───── TEXT SEGMENT

Jazz Drummer’s Workshop
by Ed Soph
We have all heard drummers with terrific hands but with a bass drum foot that could best be described as concrete. We look at the problem. The hands are playing off of the drums using rebound and the control of that rebound. But the foot depresses the pedal and keeps the beater against the head. What if we had been taught to use our hands like that all of the time? We would develop no control, no musicality.
Check your throne height and distance from the drums. If you are sitting too high or too close you have no choice but to stay up on your toes and because of the weight of your leg, squash the beater all of the time. Find the position where you can play up on your toes or with your heel down with equal ease and control, squashed or unsquashed. The important thing is to get away from a throne position which prevents rebound.
The habit won’t disappear simply by finding a compatible throne position. Practice is a must. The best results are obtained by working on the same things used to develop hand technique: dynamic and accent exercises. These teach how to graduate strokes with the foot. They teach how to use small strokes to play softly and large strokes to play loudly.
Try this simple exercise. Practice at as many tempi as possible. Find your limitations. Preface the exercise with playing it on the snare, single-handed or hand-to-hand. Assume that you are trying to raise the foot to the proficiency of your hands. It is best to use your hands as a pace setter.
Try this one, too.
You might accompany these with the hi-hat on 2 and 4, and with an appropriate ride cymbal pattern. You may find new problems when you do this.
Books like Jim Chapin’s Advanced Techniques For The Modern Drummer, Ted Reed’s Syncopation, Stone’s Stick Control and Accents & Rebounds are excellent for developing the bass drum technique. Ted Reed’s Bass Drum Control is as good as Colin Bailey’s book.
If you have a pedal on which you can disengage the spring, try playing a series of notes by coordinating the downstroke of your foot with the rebound of the drum. You will discover muscles you have never used. The constant squashing of the bass is such a waste of precious energy. The spring of the pedal and the rebound of the beater off the drum are begging the foot to relax.
Another consideration is that when you leave the beater against the head until you play the drum again, you must use two strokes to play one note. You have to bring the beater back and then send it back to the head. Accuracy truly becomes hit or miss, particularly at a brisk tempo. Play the note and return immediately to the starting position.
You should not limit yourself to one hi-hat technique. The hi-hat is no longer restricted to playing repetitive figures. Like the bass drum, it may function like the hands playing fragmented, nonrepetitive figures.

──────────
───── SUPPLIED INFORMATION

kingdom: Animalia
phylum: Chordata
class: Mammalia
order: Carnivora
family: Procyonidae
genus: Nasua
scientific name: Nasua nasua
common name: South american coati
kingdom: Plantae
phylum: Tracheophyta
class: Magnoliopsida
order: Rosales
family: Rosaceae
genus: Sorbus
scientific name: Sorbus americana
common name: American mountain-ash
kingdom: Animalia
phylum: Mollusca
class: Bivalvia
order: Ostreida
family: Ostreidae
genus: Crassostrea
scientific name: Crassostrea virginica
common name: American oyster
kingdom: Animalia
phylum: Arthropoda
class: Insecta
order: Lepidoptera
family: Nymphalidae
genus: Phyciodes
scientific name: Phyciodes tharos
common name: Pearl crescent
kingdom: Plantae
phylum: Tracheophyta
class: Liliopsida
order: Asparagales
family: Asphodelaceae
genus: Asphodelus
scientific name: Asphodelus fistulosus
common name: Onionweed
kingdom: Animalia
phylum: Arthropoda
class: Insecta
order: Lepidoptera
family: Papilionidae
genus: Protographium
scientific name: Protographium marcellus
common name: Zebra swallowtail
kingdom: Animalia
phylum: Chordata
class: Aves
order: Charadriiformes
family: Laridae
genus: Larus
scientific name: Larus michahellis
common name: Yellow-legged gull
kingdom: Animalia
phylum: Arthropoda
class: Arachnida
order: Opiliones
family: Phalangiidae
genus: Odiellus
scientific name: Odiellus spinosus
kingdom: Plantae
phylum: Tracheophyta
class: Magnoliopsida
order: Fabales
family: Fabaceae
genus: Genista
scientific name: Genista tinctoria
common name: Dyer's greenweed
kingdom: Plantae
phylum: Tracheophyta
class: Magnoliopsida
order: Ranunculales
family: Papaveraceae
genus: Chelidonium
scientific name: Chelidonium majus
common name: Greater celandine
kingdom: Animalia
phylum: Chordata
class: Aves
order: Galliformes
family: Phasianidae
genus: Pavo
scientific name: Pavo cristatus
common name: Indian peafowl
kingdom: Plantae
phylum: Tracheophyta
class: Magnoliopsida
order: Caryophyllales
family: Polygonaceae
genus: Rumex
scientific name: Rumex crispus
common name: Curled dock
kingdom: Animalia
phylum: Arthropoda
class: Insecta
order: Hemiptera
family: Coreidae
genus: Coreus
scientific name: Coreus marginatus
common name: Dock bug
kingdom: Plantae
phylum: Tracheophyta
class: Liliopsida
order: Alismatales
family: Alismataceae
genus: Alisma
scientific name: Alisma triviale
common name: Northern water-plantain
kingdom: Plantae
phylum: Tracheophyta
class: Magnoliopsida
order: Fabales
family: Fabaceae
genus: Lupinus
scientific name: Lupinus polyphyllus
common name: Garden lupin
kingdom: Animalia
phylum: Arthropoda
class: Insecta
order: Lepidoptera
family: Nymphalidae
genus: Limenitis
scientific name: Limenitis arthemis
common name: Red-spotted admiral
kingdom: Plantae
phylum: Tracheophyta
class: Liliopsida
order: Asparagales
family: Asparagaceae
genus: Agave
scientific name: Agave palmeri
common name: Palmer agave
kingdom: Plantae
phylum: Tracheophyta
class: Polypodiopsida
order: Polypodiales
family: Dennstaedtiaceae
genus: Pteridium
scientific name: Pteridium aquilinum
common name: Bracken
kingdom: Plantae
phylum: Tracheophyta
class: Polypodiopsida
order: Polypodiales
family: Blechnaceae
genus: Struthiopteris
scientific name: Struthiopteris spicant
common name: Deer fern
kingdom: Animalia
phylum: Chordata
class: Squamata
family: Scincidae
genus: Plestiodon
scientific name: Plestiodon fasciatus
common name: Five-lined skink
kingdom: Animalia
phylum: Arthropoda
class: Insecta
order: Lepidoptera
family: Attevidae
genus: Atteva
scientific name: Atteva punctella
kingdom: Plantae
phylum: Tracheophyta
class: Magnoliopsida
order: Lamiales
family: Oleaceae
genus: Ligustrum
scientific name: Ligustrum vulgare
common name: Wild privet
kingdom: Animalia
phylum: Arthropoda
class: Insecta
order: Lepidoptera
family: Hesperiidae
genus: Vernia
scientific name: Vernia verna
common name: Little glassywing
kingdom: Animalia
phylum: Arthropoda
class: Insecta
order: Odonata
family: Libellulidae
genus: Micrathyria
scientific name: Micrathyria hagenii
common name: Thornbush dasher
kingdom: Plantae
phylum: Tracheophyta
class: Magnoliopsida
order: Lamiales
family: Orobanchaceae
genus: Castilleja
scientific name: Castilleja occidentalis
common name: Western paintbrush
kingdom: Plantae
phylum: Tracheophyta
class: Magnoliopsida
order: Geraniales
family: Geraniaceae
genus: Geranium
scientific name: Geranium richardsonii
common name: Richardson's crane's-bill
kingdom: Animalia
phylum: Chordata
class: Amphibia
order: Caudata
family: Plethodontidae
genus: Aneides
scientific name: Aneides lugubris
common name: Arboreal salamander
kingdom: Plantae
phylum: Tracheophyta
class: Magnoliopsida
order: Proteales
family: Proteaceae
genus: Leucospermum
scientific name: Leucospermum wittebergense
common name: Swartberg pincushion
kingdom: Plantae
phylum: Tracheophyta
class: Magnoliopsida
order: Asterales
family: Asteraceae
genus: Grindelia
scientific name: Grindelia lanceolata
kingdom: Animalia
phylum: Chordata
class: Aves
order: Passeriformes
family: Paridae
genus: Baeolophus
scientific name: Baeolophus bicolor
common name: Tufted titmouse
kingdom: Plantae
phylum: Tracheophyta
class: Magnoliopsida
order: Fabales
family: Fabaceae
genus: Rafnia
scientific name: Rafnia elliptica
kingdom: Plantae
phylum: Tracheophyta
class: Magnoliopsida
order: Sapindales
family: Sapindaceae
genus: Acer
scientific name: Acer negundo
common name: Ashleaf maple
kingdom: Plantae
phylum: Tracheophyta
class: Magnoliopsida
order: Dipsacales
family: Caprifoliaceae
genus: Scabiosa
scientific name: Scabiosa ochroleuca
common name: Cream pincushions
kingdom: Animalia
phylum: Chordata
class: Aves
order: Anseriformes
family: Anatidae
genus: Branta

──────────

■ ACTIVITIES:
A - Rewrite the stretch of the jazz drumming text from "Jazz Drummer’s Workshop" through "control, no musicality.", replacing "concrete" with "stone".
B - According to the jazz drumming text, why does accuracy become hit or miss when the beater stays against the head until the next note? Explain in one to three sentences.

■ OUTPUTS IN ORDER:
A -
Jazz Drummer’s Workshop
by Ed Soph
We have all heard drummers with terrific hands but with a bass drum foot that could best be described as stone. We look at the problem. The hands are playing off of the drums using rebound and the control of that rebound. But the foot depresses the pedal and keeps the beater against the head. What if we had been taught to use our hands like that all of the time? We would develop no control, no musicality.

B - Leaving the beater against the head means you must use two strokes to play one note. You have to bring the beater back and then send it to the head again, which is especially hard at a brisk tempo.